Cross-Model Cross-Stream Learning for Self-Supervised Human Action Recognition

TL;DR

This article first applies a new contrastive learning method called bootstrap your own latent (BYOL) to learn from skeleton data, and then forms SkeletonBYOL as a simple yet effective baseline for self-supervised skeleton-based action recognition.

Abstract

Considering the instance-level discriminative ability, contrastive learning methods, including MoCo and SimCLR, have been adapted from the original image representation learning task to solve the self-supervised skeleton-based action recognition task. These methods usually use multiple data streams (i.e., joint, motion, and bone) for ensemble learning, meanwhile, how to construct a discriminative feature space within a single stream and effectively aggregate the information from multiple streams remains an open problem. To this end, this paper first applies a new contrastive learning method called BYOL to learn from skeleton data, and then formulate SkeletonBYOL as a simple yet effective baseline for self-supervised skeleton-based action recognition. Inspired by SkeletonBYOL, this paper further presents a Cross-Model and Cross-Stream (CMCS) framework. This framework combines Cross-Model Adversarial Learning (CMAL) and Cross-Stream Collaborative Learning (CSCL). Specifically, CMAL learns single-stream representation by cross-model adversarial loss to obtain more discriminative features. To aggregate and interact with multi-stream information, CSCL is designed by generating similarity pseudo label of ensemble learning as supervision and guiding feature generation for individual streams. Extensive experiments on three datasets verify the complementary properties between CMAL and CSCL and also verify that the proposed method can achieve better results than state-of-the-art methods using various evaluation protocols.
Paper Structure (12 sections, 8 equations, 4 figures, 12 tables, 1 algorithm)

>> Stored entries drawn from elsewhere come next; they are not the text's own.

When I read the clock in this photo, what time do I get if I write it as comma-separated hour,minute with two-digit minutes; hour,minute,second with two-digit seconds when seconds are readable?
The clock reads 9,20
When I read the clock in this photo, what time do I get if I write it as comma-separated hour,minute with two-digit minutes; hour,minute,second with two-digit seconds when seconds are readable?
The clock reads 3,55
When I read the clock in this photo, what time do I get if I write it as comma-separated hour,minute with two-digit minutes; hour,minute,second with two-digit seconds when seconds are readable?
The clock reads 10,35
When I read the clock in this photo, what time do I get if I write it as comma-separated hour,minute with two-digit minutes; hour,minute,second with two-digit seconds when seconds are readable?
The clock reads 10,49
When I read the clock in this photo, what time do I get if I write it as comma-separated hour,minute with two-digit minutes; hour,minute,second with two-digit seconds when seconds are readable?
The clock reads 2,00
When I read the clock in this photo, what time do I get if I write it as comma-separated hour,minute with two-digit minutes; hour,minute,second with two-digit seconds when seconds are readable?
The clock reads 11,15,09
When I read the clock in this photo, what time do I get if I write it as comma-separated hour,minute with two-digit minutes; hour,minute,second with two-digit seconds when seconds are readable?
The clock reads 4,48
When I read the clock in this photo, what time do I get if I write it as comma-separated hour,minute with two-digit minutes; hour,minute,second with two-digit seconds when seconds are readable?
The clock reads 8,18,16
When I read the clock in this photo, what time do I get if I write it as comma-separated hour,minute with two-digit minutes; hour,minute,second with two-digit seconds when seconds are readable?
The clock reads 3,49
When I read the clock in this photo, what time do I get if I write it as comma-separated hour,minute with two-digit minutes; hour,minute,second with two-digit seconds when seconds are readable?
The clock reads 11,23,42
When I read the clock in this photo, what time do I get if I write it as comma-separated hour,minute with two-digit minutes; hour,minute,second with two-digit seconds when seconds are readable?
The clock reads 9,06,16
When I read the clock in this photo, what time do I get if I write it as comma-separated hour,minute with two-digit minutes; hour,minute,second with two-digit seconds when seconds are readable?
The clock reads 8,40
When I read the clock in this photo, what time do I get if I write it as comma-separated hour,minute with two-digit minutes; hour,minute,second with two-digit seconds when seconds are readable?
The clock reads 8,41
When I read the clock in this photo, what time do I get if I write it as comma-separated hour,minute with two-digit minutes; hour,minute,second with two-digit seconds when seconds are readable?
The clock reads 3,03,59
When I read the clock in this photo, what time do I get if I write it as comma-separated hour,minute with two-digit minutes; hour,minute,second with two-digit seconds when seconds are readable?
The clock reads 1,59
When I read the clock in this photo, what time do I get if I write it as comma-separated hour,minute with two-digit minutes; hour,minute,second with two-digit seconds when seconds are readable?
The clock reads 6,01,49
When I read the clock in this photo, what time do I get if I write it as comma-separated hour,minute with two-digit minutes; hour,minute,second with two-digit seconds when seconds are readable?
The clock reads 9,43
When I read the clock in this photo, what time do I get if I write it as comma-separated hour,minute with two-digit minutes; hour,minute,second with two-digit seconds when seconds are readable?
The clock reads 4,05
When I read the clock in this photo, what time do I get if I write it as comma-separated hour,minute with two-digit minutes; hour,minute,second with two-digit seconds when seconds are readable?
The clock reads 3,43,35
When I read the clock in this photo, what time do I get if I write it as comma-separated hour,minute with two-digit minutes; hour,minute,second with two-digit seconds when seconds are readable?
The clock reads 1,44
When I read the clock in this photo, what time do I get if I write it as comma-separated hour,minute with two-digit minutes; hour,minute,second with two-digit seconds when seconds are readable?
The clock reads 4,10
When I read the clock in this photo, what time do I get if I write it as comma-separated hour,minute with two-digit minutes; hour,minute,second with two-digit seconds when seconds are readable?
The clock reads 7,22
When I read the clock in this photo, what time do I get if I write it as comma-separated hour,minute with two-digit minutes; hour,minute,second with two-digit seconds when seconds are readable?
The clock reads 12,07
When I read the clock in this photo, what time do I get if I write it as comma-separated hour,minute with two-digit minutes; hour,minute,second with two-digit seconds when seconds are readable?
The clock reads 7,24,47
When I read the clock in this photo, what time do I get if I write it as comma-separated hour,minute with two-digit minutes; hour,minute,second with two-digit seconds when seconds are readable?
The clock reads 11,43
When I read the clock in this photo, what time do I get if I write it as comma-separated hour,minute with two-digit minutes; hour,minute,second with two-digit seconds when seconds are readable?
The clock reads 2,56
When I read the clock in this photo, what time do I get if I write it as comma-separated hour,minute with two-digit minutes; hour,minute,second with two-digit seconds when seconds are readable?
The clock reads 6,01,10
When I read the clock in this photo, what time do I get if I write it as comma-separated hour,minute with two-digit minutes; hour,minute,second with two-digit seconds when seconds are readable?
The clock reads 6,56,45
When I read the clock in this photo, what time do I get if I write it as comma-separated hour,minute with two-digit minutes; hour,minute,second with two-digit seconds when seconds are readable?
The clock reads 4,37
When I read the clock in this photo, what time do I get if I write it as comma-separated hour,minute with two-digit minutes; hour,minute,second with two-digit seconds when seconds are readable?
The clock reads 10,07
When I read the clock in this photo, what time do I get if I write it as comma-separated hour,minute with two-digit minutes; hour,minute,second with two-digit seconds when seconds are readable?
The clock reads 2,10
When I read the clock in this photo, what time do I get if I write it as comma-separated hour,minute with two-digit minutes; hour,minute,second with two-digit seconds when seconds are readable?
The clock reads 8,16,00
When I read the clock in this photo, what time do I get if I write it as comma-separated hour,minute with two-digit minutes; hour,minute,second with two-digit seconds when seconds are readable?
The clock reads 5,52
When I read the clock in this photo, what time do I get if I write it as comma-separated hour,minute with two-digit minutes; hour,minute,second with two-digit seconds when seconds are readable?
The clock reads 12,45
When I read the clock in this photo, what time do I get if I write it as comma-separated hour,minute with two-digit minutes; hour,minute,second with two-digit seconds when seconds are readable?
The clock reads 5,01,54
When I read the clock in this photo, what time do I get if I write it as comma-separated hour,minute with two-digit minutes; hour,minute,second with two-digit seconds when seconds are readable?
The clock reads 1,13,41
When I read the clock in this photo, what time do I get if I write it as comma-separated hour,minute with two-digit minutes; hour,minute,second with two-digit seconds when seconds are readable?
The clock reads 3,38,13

This paper contains 12 sections, 8 equations, 4 figures, 12 tables, 1 algorithm.

Figures (4)

  • Figure 1: Illustration of our Cross-Model Cross-Stream (CMCS) framework, which mainly involves an Encoder block, a Cross-Model Adversarial Learning (CMAL) block, and a Cross-Stream Collaborative Learning (CSCL) block. (a) For a single stream, better intra-stream representation is learned by CMAL with "Attract" and "Repel" operations on features extracted from an Encoder. To facilitate observation, two skeleton sequences are colored in green and blue. The green dot means the feature extracted from the green skeleton sequence and the blue dot means the feature extracted from the blue skeleton sequence. (b) For multiple streams, CSAL aggregates inter-stream information and makes the feature space of a single stream to be consistent with the ensemble space. (Best viewed in color)
  • Figure 2: Comparison between our proposed Cross-Model Cross-Stream (CMCS) framework and our proposed simple baseline, i.e., SkeletonBYOL. Our CMCS framework consists of (a) Encoder, (c) CMAL, and (d) CSCL. Meanwhile, the SkeletonBYOL consists of (a) Encoder and (b) BYOL. Noting that the Encoder contains Augmentation, Online Network, and Target Network. The red line means "Attract" and the blue line means "Repel". (Best viewed in color)
  • Figure 3: Three key components of our proposed CSCL. (Best viewed in color)
  • Figure 4: The t-SNE visualization of embeddings on NTU-60 xview. Different methods extract features for 6 categories of samples, and the visualization results after feature dimensionality reduction are shown in the figure. Noting that 3s-CMAL means using CMAL on three streams. Compared with previous SkeletonCLR and 3s-CrosSCLR methods, our proposed SkeletonBYOL and CMAL do not show obvious improvements, meanwhile our proposed 3s-CMAL and CMCS methods show better performances by separating different colored dots more clearly from each other.